Saved entries =
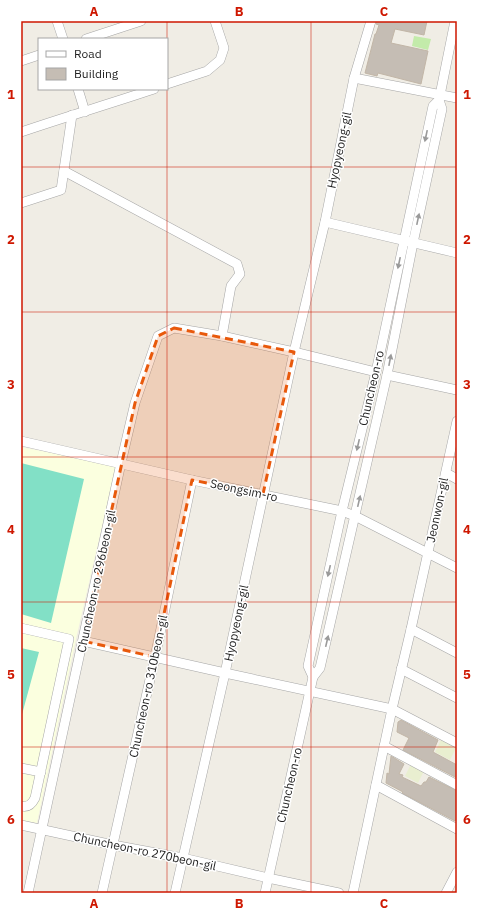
<svg xmlns="http://www.w3.org/2000/svg" width="478" height="914" font-family="'IBM Plex Sans',sans-serif">
	<style>
		.education { fill: #fbffdf }
		.farmland { fill: #e9efd0 }
		.grass { fill: #c3ebaa }
		.pitch { fill: #82e0c6 }
		.building { fill: #c5bdb4; stroke: #c2b6a7 }
		.lines { fill: none; stroke-linecap: round; stroke-linejoin: round }
		.minor-casing { stroke: #a6a6a6; stroke-width: 10 }
		.minor { stroke: #fff; stroke-width: 9 }
		.oneway { fill: #9a9a9a }
		.marked { fill: #e8590c; fill-opacity: 0.2; stroke: #e8590c; stroke-width: 3; stroke-dasharray: 8 5; stroke-linejoin: round }
		.grid { fill: none; stroke: #ce1700; stroke-width: 1; stroke-opacity: 0.55 }
		.labels { text-anchor: middle; dominant-baseline: central; stroke-width: 3; stroke-linejoin: round; paint-order: stroke }
		.street-label { font-size: 12px; fill: #1f1f1f; stroke: #fff }
		.neatline { fill: none; stroke: #ce1700; stroke-width: 1.5 }
		.grid-label { font-size: 13px; text-anchor: middle; font-weight: bold; fill: #ce1700 }
	</style>
	<rect width="100%" height="100%" fill="#f0ede5"/>
	<!-- education -->
	<path class="education" d="M21 447 116 466 76 639 37 823 21 820Z"/>
	<!-- farmland -->
	<g class="farmland">
		<path d="M442 738 457 746 450 760 435 752Z"/>
		<path d="M411 764 424 771 418 783 405 776Z"/>
	</g>
	<!-- grass -->
	<path class="grass" d="M414 36 431 39 428 50 412 46Z"/>
	<!-- pitch -->
	<g class="pitch">
		<path d="M21 463 84 479 51 623 21 614Z"/>
		<path d="M21 648 39 652 21 718Z"/>
	</g>
	<!-- building -->
	<g class="building">
		<path d="M377 21H427L424 35 395 29 391 43 428 51 421 84 378 73 377 76 365 73 375 34H376L379 25 376 24Z"/>
		<path d="M401 720 438 740 433 752 457 765V778L403 750 409 738 397 732 398 722Z"/>
		<path d="M391 756 404 764 399 774 403 775 402 777 421 786 424 782H426L429 777 457 791V821L455 820V821L402 793 403 792 386 783 387 773 389 774Z"/>
	</g>
	<g class="lines">
		<!-- minor casing -->
		<g class="minor-casing">
			<g id="minor">
				<path d="M57 21 63 39"/>
				<path d="M86 39 141 21"/>
				<path d="M21 61 39 55"/>
				<path d="M354 78 457 98"/>
				<path d="M167 84 207 71 220 60 224 48 215 21"/>
				<path d="M78 89 85 112"/>
				<path d="M21 132C65 117 109 104 154 89"/>
				<path d="M64 171 237 264 240 274 231 286 222 336"/>
				<path d="M21 203 61 190 72 115"/>
				<path d="M325 222 457 253"/>
				<path d="M387 375 457 390"/>
				<path d="M21 441 192 480 342 511 355 516 457 568"/>
				<path d="M446 473 457 479"/>
				<path d="M21 628 69 639 35 798C32 804 28 808 21 806"/>
				<path d="M411 629 457 653"/>
				<path d="M83 641 225 673 392 709 457 743"/>
				<path d="M401 669 457 698"/>
				<path d="M313 677 308 666 342 511 376 372 433 106 439 100 455 21"/>
				<path d="M384 746 457 785"/>
				<path d="M21 768 41 772"/>
				<path d="M376 785 457 829"/>
				<path d="M21 825 113 845 183 858 268 878 339 893"/>
				<path d="M28 893 121 463 135 403 158 336 174 328 222 336 294 352 376 372"/>
				<path d="M102 893 155 657 192 480"/>
				<path d="M175 893 225 673 294 352 325 222 354 78 371 21"/>
				<path d="M265 893 313 677 320 668 387 375 413 243 442 109 439 100"/>
				<path d="M353 893 392 709 411 629 457 421"/>
				<path d="M446 893 457 872"/>
			</g>
		</g>
		<!-- minor -->
		<use href="#minor" class="minor"/>
	</g>
	<!-- one-way arrows -->
	<defs><path id="oneway-solid" d="M-6-.8H1V-3.2L6.5 0L1 3.2V.8H-6Z"/></defs>
	<g class="oneway">
		<use href="#oneway-solid" transform="translate(426 136) rotate(102)"/>
		<use href="#oneway-solid" transform="translate(418 219) rotate(-78)"/>
		<use href="#oneway-solid" transform="translate(399 263) rotate(102)"/>
		<use href="#oneway-solid" transform="translate(390 360) rotate(-79)"/>
		<use href="#oneway-solid" transform="translate(358 445) rotate(103)"/>
		<use href="#oneway-solid" transform="translate(359 501) rotate(-77)"/>
		<use href="#oneway-solid" transform="translate(329 571) rotate(103)"/>
		<use href="#oneway-solid" transform="translate(327 641) rotate(-77)"/>
	</g>
	<!-- marked area -->
	<path class="marked" d="M174 328 294 352 263 494 192 480 155 657 83 641 135 403 158 336Z"/>
	<!-- grid -->
	<path class="grid" d="M167 21V39M311 21V893M167 89V893M21 167H457M21 312H457M21 457H457M21 602H457M21 747H457"/>
	<g class="labels">
		<!-- street labels -->
		<g class="street-label">
			<text transform="translate(339 150) rotate(-78)">Hyopyeong-gil</text>
			<text transform="translate(371 388) rotate(-77)">Chuncheon-ro</text>
			<text transform="translate(244 490) rotate(12)">Seongsim-ro</text>
			<text transform="translate(437 510) rotate(-78)">Jeonwon-gil</text>
			<text transform="translate(96 581) rotate(-78)">Chuncheon-ro 296beon-gil</text>
			<text transform="translate(236 623) rotate(-78)">Hyopyeong-gil</text>
			<text transform="translate(148 686) rotate(-78)">Chuncheon-ro 310beon-gil</text>
			<text transform="translate(289 785) rotate(-77)">Chuncheon-ro</text>
			<text transform="translate(145 851) rotate(12)">Chuncheon-ro 270beon-gil</text>
		</g>
	</g>
	<!-- border -->
	<rect width="478" height="914" fill="none" stroke="#ffffff" stroke-width="44"/>
	<!-- legend -->
	<rect x="38" y="38" width="130" height="52" fill="#ffffff" stroke="#a5a5a5"/>
	<rect x="46" y="51" width="20" height="6" fill="#ffffff" stroke="#a5a5a5"/>
	<text x="74" y="58" font-size="12" fill="#1f1f1f">Road</text>
	<rect x="46" y="68" width="20" height="12" fill="#c5bdb4" stroke="#a5a5a5"/>
	<text x="74" y="78" font-size="12" fill="#1f1f1f">Building</text>
	<rect x="22" y="22" width="434" height="870" class="neatline"/>
	<g class="grid-label">
		<text x="94" y="16">A</text>
		<text x="239" y="16">B</text>
		<text x="384" y="16">C</text>
		<text x="11" y="99">1</text>
		<text x="467" y="99">1</text>
		<text x="11" y="244">2</text>
		<text x="467" y="244">2</text>
		<text x="11" y="389">3</text>
		<text x="467" y="389">3</text>
		<text x="11" y="534">4</text>
		<text x="467" y="534">4</text>
		<text x="11" y="679">5</text>
		<text x="467" y="679">5</text>
		<text x="11" y="824">6</text>
		<text x="467" y="824">6</text>
		<text x="94" y="908">A</text>
		<text x="239" y="908">B</text>
		<text x="384" y="908">C</text>
	</g>
</svg>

Task to carry out = Pictures excluded, quote all the data above exactly.

Completed task =
<svg xmlns="http://www.w3.org/2000/svg" width="478" height="914" font-family="'IBM Plex Sans',sans-serif">
	<style>
		.education { fill: #fbffdf }
		.farmland { fill: #e9efd0 }
		.grass { fill: #c3ebaa }
		.pitch { fill: #82e0c6 }
		.building { fill: #c5bdb4; stroke: #c2b6a7 }
		.lines { fill: none; stroke-linecap: round; stroke-linejoin: round }
		.minor-casing { stroke: #a6a6a6; stroke-width: 10 }
		.minor { stroke: #fff; stroke-width: 9 }
		.oneway { fill: #9a9a9a }
		.marked { fill: #e8590c; fill-opacity: 0.2; stroke: #e8590c; stroke-width: 3; stroke-dasharray: 8 5; stroke-linejoin: round }
		.grid { fill: none; stroke: #ce1700; stroke-width: 1; stroke-opacity: 0.55 }
		.labels { text-anchor: middle; dominant-baseline: central; stroke-width: 3; stroke-linejoin: round; paint-order: stroke }
		.street-label { font-size: 12px; fill: #1f1f1f; stroke: #fff }
		.neatline { fill: none; stroke: #ce1700; stroke-width: 1.5 }
		.grid-label { font-size: 13px; text-anchor: middle; font-weight: bold; fill: #ce1700 }
	</style>
	<rect width="100%" height="100%" fill="#f0ede5"/>
	<!-- education -->
	<path class="education" d="M21 447 116 466 76 639 37 823 21 820Z"/>
	<!-- farmland -->
	<g class="farmland">
		<path d="M442 738 457 746 450 760 435 752Z"/>
		<path d="M411 764 424 771 418 783 405 776Z"/>
	</g>
	<!-- grass -->
	<path class="grass" d="M414 36 431 39 428 50 412 46Z"/>
	<!-- pitch -->
	<g class="pitch">
		<path d="M21 463 84 479 51 623 21 614Z"/>
		<path d="M21 648 39 652 21 718Z"/>
	</g>
	<!-- building -->
	<g class="building">
		<path d="M377 21H427L424 35 395 29 391 43 428 51 421 84 378 73 377 76 365 73 375 34H376L379 25 376 24Z"/>
		<path d="M401 720 438 740 433 752 457 765V778L403 750 409 738 397 732 398 722Z"/>
		<path d="M391 756 404 764 399 774 403 775 402 777 421 786 424 782H426L429 777 457 791V821L455 820V821L402 793 403 792 386 783 387 773 389 774Z"/>
	</g>
	<g class="lines">
		<!-- minor casing -->
		<g class="minor-casing">
			<g id="minor">
				<path d="M57 21 63 39"/>
				<path d="M86 39 141 21"/>
				<path d="M21 61 39 55"/>
				<path d="M354 78 457 98"/>
				<path d="M167 84 207 71 220 60 224 48 215 21"/>
				<path d="M78 89 85 112"/>
				<path d="M21 132C65 117 109 104 154 89"/>
				<path d="M64 171 237 264 240 274 231 286 222 336"/>
				<path d="M21 203 61 190 72 115"/>
				<path d="M325 222 457 253"/>
				<path d="M387 375 457 390"/>
				<path d="M21 441 192 480 342 511 355 516 457 568"/>
				<path d="M446 473 457 479"/>
				<path d="M21 628 69 639 35 798C32 804 28 808 21 806"/>
				<path d="M411 629 457 653"/>
				<path d="M83 641 225 673 392 709 457 743"/>
				<path d="M401 669 457 698"/>
				<path d="M313 677 308 666 342 511 376 372 433 106 439 100 455 21"/>
				<path d="M384 746 457 785"/>
				<path d="M21 768 41 772"/>
				<path d="M376 785 457 829"/>
				<path d="M21 825 113 845 183 858 268 878 339 893"/>
				<path d="M28 893 121 463 135 403 158 336 174 328 222 336 294 352 376 372"/>
				<path d="M102 893 155 657 192 480"/>
				<path d="M175 893 225 673 294 352 325 222 354 78 371 21"/>
				<path d="M265 893 313 677 320 668 387 375 413 243 442 109 439 100"/>
				<path d="M353 893 392 709 411 629 457 421"/>
				<path d="M446 893 457 872"/>
			</g>
		</g>
		<!-- minor -->
		<use href="#minor" class="minor"/>
	</g>
	<!-- one-way arrows -->
	<defs><path id="oneway-solid" d="M-6-.8H1V-3.2L6.5 0L1 3.2V.8H-6Z"/></defs>
	<g class="oneway">
		<use href="#oneway-solid" transform="translate(426 136) rotate(102)"/>
		<use href="#oneway-solid" transform="translate(418 219) rotate(-78)"/>
		<use href="#oneway-solid" transform="translate(399 263) rotate(102)"/>
		<use href="#oneway-solid" transform="translate(390 360) rotate(-79)"/>
		<use href="#oneway-solid" transform="translate(358 445) rotate(103)"/>
		<use href="#oneway-solid" transform="translate(359 501) rotate(-77)"/>
		<use href="#oneway-solid" transform="translate(329 571) rotate(103)"/>
		<use href="#oneway-solid" transform="translate(327 641) rotate(-77)"/>
	</g>
	<!-- marked area -->
	<path class="marked" d="M174 328 294 352 263 494 192 480 155 657 83 641 135 403 158 336Z"/>
	<!-- grid -->
	<path class="grid" d="M167 21V39M311 21V893M167 89V893M21 167H457M21 312H457M21 457H457M21 602H457M21 747H457"/>
	<g class="labels">
		<!-- street labels -->
		<g class="street-label">
			<text transform="translate(339 150) rotate(-78)">Hyopyeong-gil</text>
			<text transform="translate(371 388) rotate(-77)">Chuncheon-ro</text>
			<text transform="translate(244 490) rotate(12)">Seongsim-ro</text>
			<text transform="translate(437 510) rotate(-78)">Jeonwon-gil</text>
			<text transform="translate(96 581) rotate(-78)">Chuncheon-ro 296beon-gil</text>
			<text transform="translate(236 623) rotate(-78)">Hyopyeong-gil</text>
			<text transform="translate(148 686) rotate(-78)">Chuncheon-ro 310beon-gil</text>
			<text transform="translate(289 785) rotate(-77)">Chuncheon-ro</text>
			<text transform="translate(145 851) rotate(12)">Chuncheon-ro 270beon-gil</text>
		</g>
	</g>
	<!-- border -->
	<rect width="478" height="914" fill="none" stroke="#ffffff" stroke-width="44"/>
	<!-- legend -->
	<rect x="38" y="38" width="130" height="52" fill="#ffffff" stroke="#a5a5a5"/>
	<rect x="46" y="51" width="20" height="6" fill="#ffffff" stroke="#a5a5a5"/>
	<text x="74" y="58" font-size="12" fill="#1f1f1f">Road</text>
	<rect x="46" y="68" width="20" height="12" fill="#c5bdb4" stroke="#a5a5a5"/>
	<text x="74" y="78" font-size="12" fill="#1f1f1f">Building</text>
	<rect x="22" y="22" width="434" height="870" class="neatline"/>
	<g class="grid-label">
		<text x="94" y="16">A</text>
		<text x="239" y="16">B</text>
		<text x="384" y="16">C</text>
		<text x="11" y="99">1</text>
		<text x="467" y="99">1</text>
		<text x="11" y="244">2</text>
		<text x="467" y="244">2</text>
		<text x="11" y="389">3</text>
		<text x="467" y="389">3</text>
		<text x="11" y="534">4</text>
		<text x="467" y="534">4</text>
		<text x="11" y="679">5</text>
		<text x="467" y="679">5</text>
		<text x="11" y="824">6</text>
		<text x="467" y="824">6</text>
		<text x="94" y="908">A</text>
		<text x="239" y="908">B</text>
		<text x="384" y="908">C</text>
	</g>
</svg>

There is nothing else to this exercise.